Lecce, Hauptstadt des Barock, das Florenz Apuliens, verfügt über Bauwerke großer und einmaliger Eleganz: man muß nur den abwechslungsreichen Wegen durch die barocke Stadt folgen, die sich von der Porta Rudiae aus verzweigen, um zur Basilika S. Croce zu gelangen, zum Domplatz, den Kirchen S. Nicolò und S. Cataldo (in Auftrag gegeben von Tancredi), zu S. Matteo e del Rosario (auch bekannt als S. Giovanni Battista), zum Amphitheater Flavio oder dem ehemaligen Regierungspalast, dem heutigen Sitz der Provinzverwaltung. In den barocken Kirchen herrschen Flachreliefs vor, die aus dem äußerst weichen lecceser Tuffgestein gefertigt sind.
Otranto, das antike Hydruntum, liegt nahe dem östlichsten Punkt Italiens. Lange war es das wichtigste Handelszentrum des Salento und Ausgangspunkt der Kreuzzüge. Dieser Bedeutung setzten die Osmanen 1480 ein Ende, als sie die Stadt nach 14-tägiger Belagerung einnahmen. Wegen seiner vielen kleinen Strände, seines historischen Stadtkerns mit den vielen kleinen Gässchen und Geschäften und wegen des majestätischen Schlosses Aragon nennt man Otranto auch die "Perle des Salento".
Die Befestigungsanlage umgibt ein breiter Wassergraben. Der Eingang ist zur Stadt hin ausgerichtet, ein großer Aussichtspunkt zum Meer. Die runden Türme und die fast völlig erhaltenen Mauern geben einen Einblick in die gesamte Verteidigungsanlage. Über pittoreske Gässchen erreicht man die Kathedrale dell'Annunziata mit ihren wunderschönen barocken Verzierungen und ihrer 16 - strahligen, feinst ausgearbeiteten Rosette über dem Portal. Innen ist das herrliche Bodenmosaik zu bewundern, das einen riesigen Lebensbaum darstellt.
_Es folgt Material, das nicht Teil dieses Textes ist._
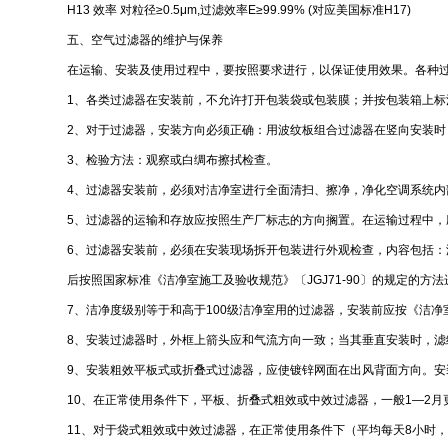
H13 效率 对粒径≥0.5μm,过滤效率E≥99.99% (对应美国标准H17)
五、空气过滤器的维护与保养
在运输、安装及使用过程中，要按照要求进行，以保证使用效果。各种
1、各类过滤器在安装前，不允许打开包装袋或包装膜；并按包装箱上
2、对于过滤器，安装方向必须正确：用波纹板组合过滤器在竖向安装
3、检验方法：观察或白绸布擦拭检查。
4、过滤器安装前，必须对洁净室进行全面清扫、擦净，净化空调系统
5、过滤器的运输和存放应按照生产厂标志的方向搁置。在运输过程中
6、过滤器安装前，必须在安装现场拆开包装进行外观检查，内容包括
后按照国家标准《洁净室施工及验收规范》〔JGJ71-90〕的规定的方
7、洁净度级别等于和高于100级洁净室用的过滤器，安装前应按《洁净室
8、安装过滤器时，外框上箭头应和气流方向一致；当其垂直安装时，滤
9、安装粗效平板式或折叠式过滤器，应使镀锌网面在出风背面方向。
10、在正常使用条件下，平板、折叠式粗效或中效过滤器，一般1—2
11、对于袋式粗效或中效过滤器，在正常使用条件下（平均每天8小时，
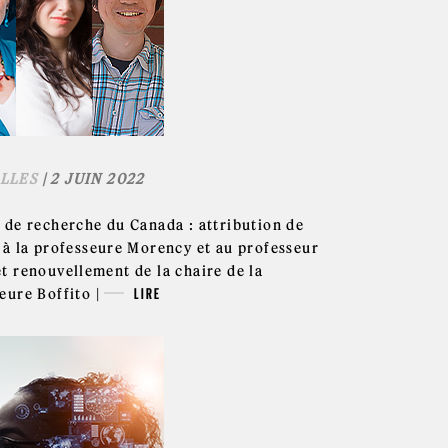
LLES
| 2 JUIN 2022
 de recherche du Canada : attribution de
 à la professeure Morency et au professeur
t renouvellement de la chaire de la
eure Boffito |
LIRE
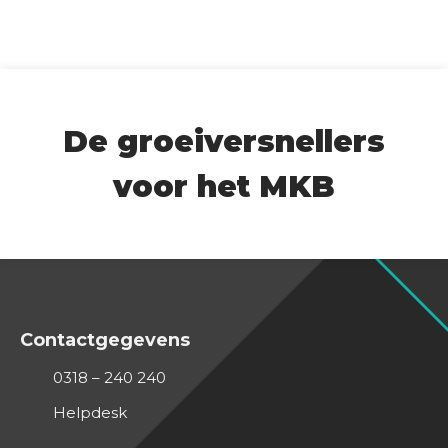
De groeiversnellers
voor het MKB
Contactgegevens
0318 – 240 240
Helpdesk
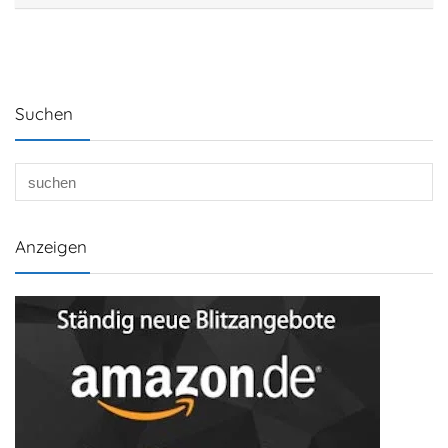
Suchen
Anzeigen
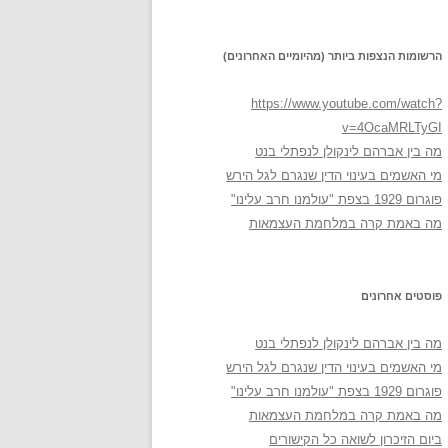
הרשומות הנצפות ביותר (מהיומיים האחרונים)
https://www.youtube.com/watch?
v=4OcaMRLTyGI
מה בין אברהם לינקולן לנפתלי בנט
מי האשמים בעינוי הדין שנגרם לגל הירש
פוגרום 1929 בצפת "עולמנו חרב עלינו"
מה באמת קרה במלחמת העצמאות
פוסטים אחרונים
מה בין אברהם לינקולן לנפתלי בנט
מי האשמים בעינוי הדין שנגרם לגל הירש
פוגרום 1929 בצפת "עולמנו חרב עלינו"
מה באמת קרה במלחמת העצמאות
ביום הזיכרון לשואה כל הקישורים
Gallipoli - schöne Stadt vom griechischen kalè pólis - ist die Königin des unteren Ionien mit einer antiken Vorstadt auf einer kleinen Insel. Die schönen Kirchen blicken auf das kristallklare Meer, ihre Fassaden aus lokalem Sandstein verfärben sich in den wunderschönen Sonnenuntergängen. Sehenswert sind die Kathedrale S. Agatha und die Kirche S. Francesco di Assisi, die das "Malladrone" beherbergt, ein barockes Kruzifix aus Holz. Das Castello Aragonese erhebt sich majestätisch neben dem Fischmarkt. Der 1547 restaurierte "griechische Brunnen" datiert in Wirklichkeit aus der römischen Zeit. Er besteht aus zwei Hochreliefs mit Szenen aus der klassischen Mythologie.
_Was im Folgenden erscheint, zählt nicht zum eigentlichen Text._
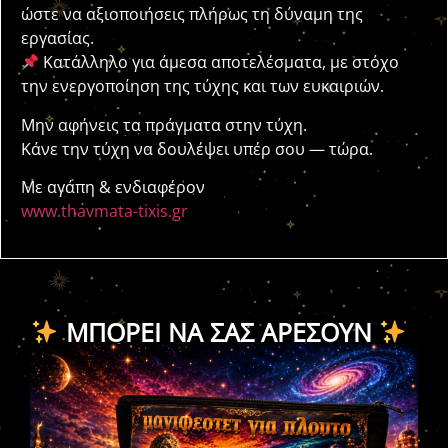
ώστε να αξιοποιήσεις πλήρως τη δύναμη της
εργασίας.
Κατάλληλο για άμεσα αποτελέσματα, με στόχο
την ενεργοποίηση της τύχης και των ευκαιριών.
Μην αφήνεις τα πράγματα στην τύχη.
Κάνε την τύχη να δουλέψει υπέρ σου — τώρα.
Με αγάπη & ενδιαφέρον
www.thavmata-tixis.gr
ΜΠΟΡΕΊ ΝΑ ΣΑΣ ΑΡΈΣΟΥΝ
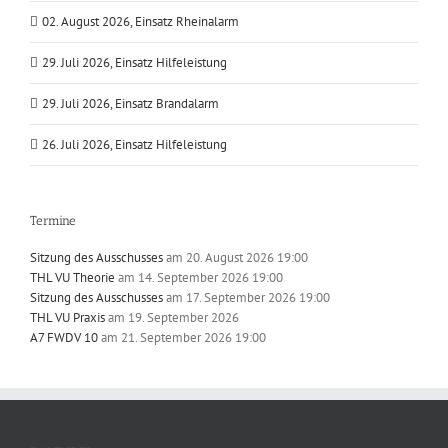
02. August 2026, Einsatz Rheinalarm
29. Juli 2026, Einsatz Hilfeleistung
29. Juli 2026, Einsatz Brandalarm
26. Juli 2026, Einsatz Hilfeleistung
Termine
Sitzung des Ausschusses
am 20. August 2026 19:00
THL VU Theorie
am 14. September 2026 19:00
Sitzung des Ausschusses
am 17. September 2026 19:00
THL VU Praxis
am 19. September 2026
A7 FWDV 10
am 21. September 2026 19:00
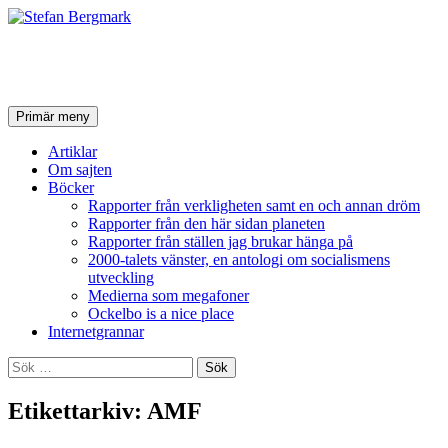
Stefan Bergmark
Sök
Hoppa
Primär meny
till
innehåll
Artiklar
Om sajten
Böcker
Rapporter från verkligheten samt en och annan dröm
Rapporter från den här sidan planeten
Rapporter från ställen jag brukar hänga på
2000-talets vänster, en antologi om socialismens
utveckling
Medierna som megafoner
Ockelbo is a nice place
Internetgrannar
Sök
efter:
Etikettarkiv: AMF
S.M. di Leuca ist der äußerste Zipfel der Halbinsel Salento, an dessen Punta Ristola das adriatische und das ionische Meer zusammentreffen. Hier erhebt sich der mächtige Leuchtturm 47 m über seinen Sockel und 102 m über den Meeresspiegel. Sein Licht ist 26,5 Meilen weit sichtbar. Die Wallfahrtskirche Santuario della Madonna, auf den Ruinen eines Minerva-Tempels errichtet, wurde viele Male zerstört und wieder aufgebaut. Seine geographische Lage hat ihr den Namen "Finibus Terrae" eingebracht (Ende der Welt), in Analogie zu einem Kult-Ort im äußersten Westen der Bretagne. Sehenswert ist der monumentale Wasserfall, der als Abschluß des apulischen Aquädukt - Systems (das größte Europas) konstruiert ist, bestehend aus zwei Treppen mit je über 300 Stufen, die den Hafen mit der Wallfahrtskirche Santuario della Madonna verbinden.